Best Wishes to All brise le moule avec une histoire à la fois loufoque et horrifique. Une merveilleuse aventure troublante au sein d’une famille qui cache un secret bouleversant la réalité. Dans une candeur désarmante, les personnages nous forcent à nous questionner sur la nature humaine et sur les avenues que nous sommes prêts à emprunter pour préserver, voire agrémenter, notre existence. Porté par une distribution brillamment investie, le film se démarque aisément du lot innombrable de films d’horreur japonais.
Mexique : Huesera: The Bone Woman – 2023
Une jeune femme apprend qu’elle est enfin enceinte après plusieurs tentatives infructueuses. Ce qui était au départ une heureuse nouvelle se transforme peu à peu en un tourbillon d’anxiété et de cauchemars éveillés, alors que d’horribles hallucinations commencent à la hanter.
Une histoire aux allures bien familières se transforme en un cauchemar sans issue dans ce film intense qui porte très bien son nom. Huesera: The Bone Woman est élevé à un tout autre niveau grâce à une conception sonore de haute voltige qui nous remplit les oreilles de craquements et de distorsions osseuses, à mesure que le corps de notre protagoniste se transforme sous la croissance de l’être qui prend place en elle. Perçu également comme une métaphore de l’angoisse que peut soulever la maternité, le film puise aussi sa force dans le jeu exceptionnel de sa jeune actrice principale, qui campe avec brio la confusion qui l’envahit et l’instinct de survie qui la pousse à chercher des réponses à ses questions.
Argentine : Terrified (Aterrados) – 2017
Lorsque d’étranges phénomènes surviennent dans un quartier de Buenos Aires, des enquêteurs du paranormal et un ancien policier entreprennent de découvrir ce qui se cache derrière ces événements terrifiants.
Dès les premières scènes, Terrified nous fait savoir à quoi nous en tenir et ne démord pas de cette intention. En mêlant intrigue policière et surnaturel à travers une alternance entre des scènes à en mettre plein la vue et des moments qui requièrent de retenir notre souffle, le film puise sa force dans son rythme qui fait fi des longs dévoilements en nous entraînant dans un labyrinthe où chaque détour peut réserver son lot de rebondissements.

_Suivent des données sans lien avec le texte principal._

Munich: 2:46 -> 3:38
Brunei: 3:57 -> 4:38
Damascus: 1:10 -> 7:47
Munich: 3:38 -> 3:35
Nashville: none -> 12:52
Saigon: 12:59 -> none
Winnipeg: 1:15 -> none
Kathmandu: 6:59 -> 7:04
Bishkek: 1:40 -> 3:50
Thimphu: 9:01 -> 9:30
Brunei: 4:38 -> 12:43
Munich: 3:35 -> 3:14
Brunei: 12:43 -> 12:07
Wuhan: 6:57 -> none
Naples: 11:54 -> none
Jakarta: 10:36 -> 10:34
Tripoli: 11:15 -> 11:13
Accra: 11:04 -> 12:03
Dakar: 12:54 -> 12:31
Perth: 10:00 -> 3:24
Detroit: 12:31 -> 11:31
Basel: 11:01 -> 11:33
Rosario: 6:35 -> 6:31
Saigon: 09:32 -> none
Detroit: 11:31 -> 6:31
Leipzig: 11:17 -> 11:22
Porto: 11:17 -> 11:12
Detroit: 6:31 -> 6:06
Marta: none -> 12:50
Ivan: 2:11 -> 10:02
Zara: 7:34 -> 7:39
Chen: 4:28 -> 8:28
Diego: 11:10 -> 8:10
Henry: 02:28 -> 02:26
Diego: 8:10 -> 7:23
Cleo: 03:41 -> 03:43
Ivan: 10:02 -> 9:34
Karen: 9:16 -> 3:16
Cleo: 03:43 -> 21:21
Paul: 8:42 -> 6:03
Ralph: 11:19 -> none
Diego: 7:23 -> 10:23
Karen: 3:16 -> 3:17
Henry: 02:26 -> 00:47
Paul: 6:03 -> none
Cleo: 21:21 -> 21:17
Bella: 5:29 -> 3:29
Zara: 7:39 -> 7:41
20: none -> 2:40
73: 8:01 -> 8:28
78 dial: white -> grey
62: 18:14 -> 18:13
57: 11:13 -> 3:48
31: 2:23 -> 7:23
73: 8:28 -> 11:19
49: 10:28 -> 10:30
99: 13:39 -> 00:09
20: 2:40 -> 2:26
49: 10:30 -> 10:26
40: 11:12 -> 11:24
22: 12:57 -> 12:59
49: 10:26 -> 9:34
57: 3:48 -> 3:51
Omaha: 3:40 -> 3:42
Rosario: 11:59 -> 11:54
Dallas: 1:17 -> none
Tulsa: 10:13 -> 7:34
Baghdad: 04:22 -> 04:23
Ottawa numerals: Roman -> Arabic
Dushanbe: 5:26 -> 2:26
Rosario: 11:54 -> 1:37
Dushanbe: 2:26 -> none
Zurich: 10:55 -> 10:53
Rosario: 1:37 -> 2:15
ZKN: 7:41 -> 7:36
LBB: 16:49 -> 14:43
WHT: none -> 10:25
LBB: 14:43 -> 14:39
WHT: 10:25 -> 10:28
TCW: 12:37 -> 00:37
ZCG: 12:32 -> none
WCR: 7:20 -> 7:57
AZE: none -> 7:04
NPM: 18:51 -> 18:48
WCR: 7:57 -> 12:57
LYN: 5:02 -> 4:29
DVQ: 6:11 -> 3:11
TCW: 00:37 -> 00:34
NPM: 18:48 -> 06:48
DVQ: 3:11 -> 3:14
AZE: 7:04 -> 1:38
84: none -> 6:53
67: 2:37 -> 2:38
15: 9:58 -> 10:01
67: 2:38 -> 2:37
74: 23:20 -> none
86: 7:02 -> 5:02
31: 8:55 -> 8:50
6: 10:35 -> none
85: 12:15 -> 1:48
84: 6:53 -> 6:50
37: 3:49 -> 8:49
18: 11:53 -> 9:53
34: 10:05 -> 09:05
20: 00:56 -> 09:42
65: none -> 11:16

Chili : The Wolf House (La Casa Lobo) – 2018
Une jeune femme trouve refuge dans le sud du Chili pour échapper aux membres d’une secte religieuse allemande. Elle est accueillie par deux cochons, les seuls habitants d’une étrange petite maison dont les quatre murs peinent à la protéger de la menace extérieure.
Long métrage d’animation ayant nécessité près de six ans de production, The Wolf House nous fait entrer dans un univers étrange et inquiétant en adoptant une structure narrative qui s’apparente aux contes pour enfants. La technique artisanale, à couper le souffle, et la conception sonore, qui hausse d’un cran l’atmosphère anxiogène, offrent à cette œuvre absolument unique un ton sombre ponctué de bribes d’espoir, rendant l’expérience encore plus troublante.